- [Texto para leitura]:
————————
Gostando como gostava de documentos apócrifos, mistificações
prováveis ou improváveis, trafegando entre Ficção e História como se as duas
fossem grandes categorias arbitrárias que não merecessem mais que uma apreciação
no fundo bastante incrédula e brincalhona, Borges jamais se configuraria como um
religioso ou devoto típico. Tinha humor demais para isso, e, como todo
humorista, via tudo com um relativismo saudável.
Quem o conhece, sabe
inclusive que ele deve ter se interessado por Buda devido à admiração que tinha
por Schopenhauer: este dava ao budismo muita importância no corpo de sua
filosofia. Descrevendo a Vontade como uma coisa inevitável e fadada ao malogro,
Schopenhauer via no budismo, com sua negação de desejo, seu reconhecimento do
sofrimento como fruto deste, um complemento às suas idéias. O pessimismo de
Schopenhauer o levava a direções parecidas às da doutrina budista: é preciso
livrar-se do ego sofredor, mergulhar no Nirvana, abençoar o Nada.
É um
livro bastante leve e parece despretensioso, mas Borges está nele, sem dúvida
alguma. Ele conta a história, ou histórias, de Buda, dá um resumo, em linhas bem
claras, de suas ideias, e fala um pouco da repercussão destas no Oriente e no
Ocidente. Buda se torna em suas mãos um personagem curioso, mais lendário que
histórico, mais mítico que outra coisa, o que não destoa, visto que ele nos
lembra logo no início que a distinção entre Lenda e História só faz sentido para
os ocidentais. Os indianos, segundo ele, têm um soberbo desprezo para com essa
distinção, não querem saber de cronologias, simetrias, histórias bem situadas,
lógicas, preferindo as ideias que se possa transmitir, mesmo pelos meios mais
bizarros. São reveladoras algumas frases sobre o Karma que Borges cita, de
Christmas Humphreys: “Ao pecador, não o castigam por seus pecados; são estes que
o castigam. Por conseguinte, o perdão não existe e ninguém pode outorgá-lo”. No
entanto, “nem no céu, nem na metade do mar, ou nas fendas mais profundas das
montanhas existe um lugar em que um homem possa libertar-se de uma ação
perversa”.
————————
Imagens com caixas delimitadoras:
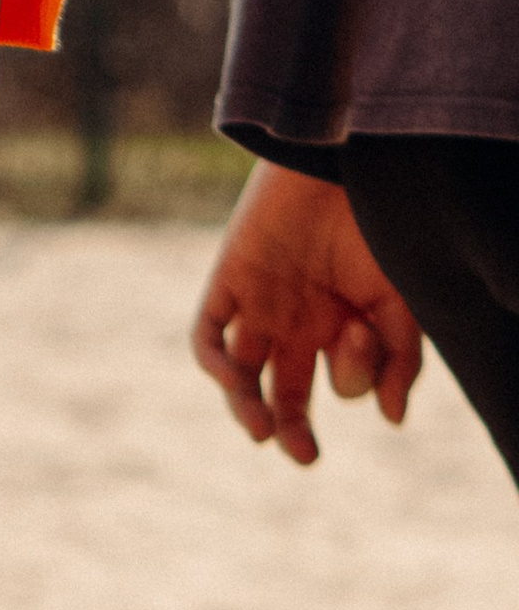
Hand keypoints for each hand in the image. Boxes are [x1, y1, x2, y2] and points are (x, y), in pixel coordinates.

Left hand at [192, 159, 421, 465]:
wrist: (342, 156)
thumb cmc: (380, 221)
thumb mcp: (401, 295)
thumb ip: (401, 357)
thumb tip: (392, 420)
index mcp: (341, 330)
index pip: (341, 383)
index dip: (354, 376)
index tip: (363, 337)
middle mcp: (296, 326)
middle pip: (283, 396)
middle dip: (291, 430)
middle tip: (303, 454)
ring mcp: (258, 307)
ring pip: (240, 378)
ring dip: (246, 409)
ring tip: (262, 431)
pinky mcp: (227, 284)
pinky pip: (207, 337)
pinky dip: (216, 364)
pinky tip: (236, 377)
————————
- [Conjunto de tarefas]:
**a.** Segundo o texto sobre Borges, a que se deve provavelmente o interesse dele por Buda?
**b.** Diga se cada afirmação concorda com o texto sobre Borges, respondendo sim ou não e citando as palavras decisivas: (i) Para os indianos, a distinção entre Lenda e História é muito importante. (ii) Schopenhauer via no budismo um complemento às suas ideias. (iii) As frases sobre o Karma citadas por Borges são de Christmas Humphreys.
O material não é necessário para responder.

- [Respostas]:
**a.** À admiração que tinha por Schopenhauer.

**b.**
(i) Não: "Os indianos, segundo ele, têm um soberbo desprezo para com essa distinção".
(ii) Sim: "Schopenhauer via no budismo, com sua negação de desejo, seu reconhecimento do sofrimento como fruto deste, um complemento às suas idéias".
(iii) Sim: "algumas frases sobre o Karma que Borges cita, de Christmas Humphreys".